ABOUT THIS TASK - Would you restate every entry that follows, word for word, and leave out the pictures?

RECORDS FOR THIS TASK -

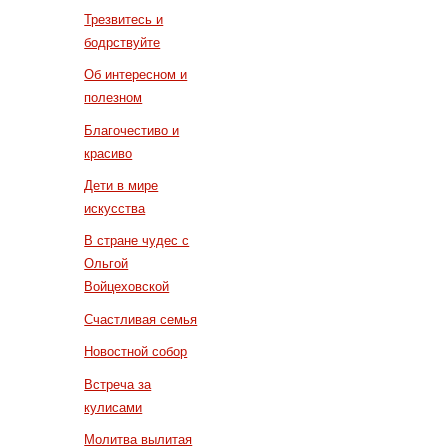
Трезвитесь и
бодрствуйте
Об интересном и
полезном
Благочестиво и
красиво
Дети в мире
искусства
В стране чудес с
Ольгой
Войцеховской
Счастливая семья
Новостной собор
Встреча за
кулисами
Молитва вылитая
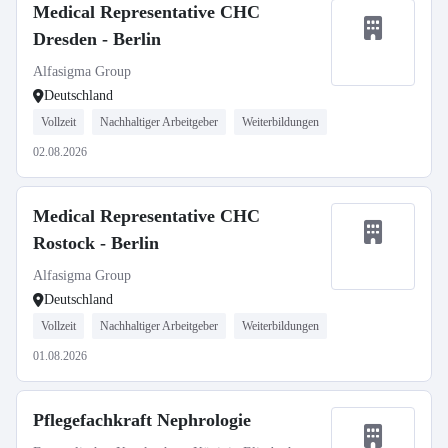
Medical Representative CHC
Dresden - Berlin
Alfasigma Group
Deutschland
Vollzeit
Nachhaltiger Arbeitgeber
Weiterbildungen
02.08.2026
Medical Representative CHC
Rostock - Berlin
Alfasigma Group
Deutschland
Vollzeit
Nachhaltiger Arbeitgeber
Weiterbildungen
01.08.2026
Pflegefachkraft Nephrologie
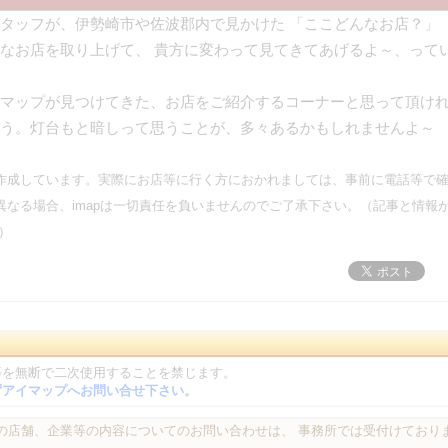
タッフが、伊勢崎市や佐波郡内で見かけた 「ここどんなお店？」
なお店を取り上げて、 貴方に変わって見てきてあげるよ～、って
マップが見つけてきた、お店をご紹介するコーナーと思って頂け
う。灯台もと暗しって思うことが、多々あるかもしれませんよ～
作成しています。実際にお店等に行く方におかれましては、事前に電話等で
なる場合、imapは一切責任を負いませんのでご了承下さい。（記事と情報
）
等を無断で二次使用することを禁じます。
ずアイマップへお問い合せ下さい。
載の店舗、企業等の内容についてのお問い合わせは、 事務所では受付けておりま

ANSWER -
Трезвитесь и
бодрствуйте
Об интересном и
полезном
Благочестиво и
красиво
Дети в мире
искусства
В стране чудес с
Ольгой
Войцеховской
Счастливая семья
Новостной собор
Встреча за
кулисами
Молитва вылитая
Medical Representative CHC
Dresden - Berlin
Alfasigma Group
Deutschland
Vollzeit
Nachhaltiger Arbeitgeber
Weiterbildungen
02.08.2026
Medical Representative CHC
Rostock - Berlin
Alfasigma Group
Deutschland
Vollzeit
Nachhaltiger Arbeitgeber
Weiterbildungen
01.08.2026
Pflegefachkraft Nephrologie
タッフが、伊勢崎市や佐波郡内で見かけた 「ここどんなお店？」
なお店を取り上げて、 貴方に変わって見てきてあげるよ～、って
マップが見つけてきた、お店をご紹介するコーナーと思って頂け
う。灯台もと暗しって思うことが、多々あるかもしれませんよ～
作成しています。実際にお店等に行く方におかれましては、事前に電話等で
なる場合、imapは一切責任を負いませんのでご了承下さい。（記事と情報
）
等を無断で二次使用することを禁じます。
ずアイマップへお問い合せ下さい。
載の店舗、企業等の内容についてのお問い合わせは、 事務所では受付けておりま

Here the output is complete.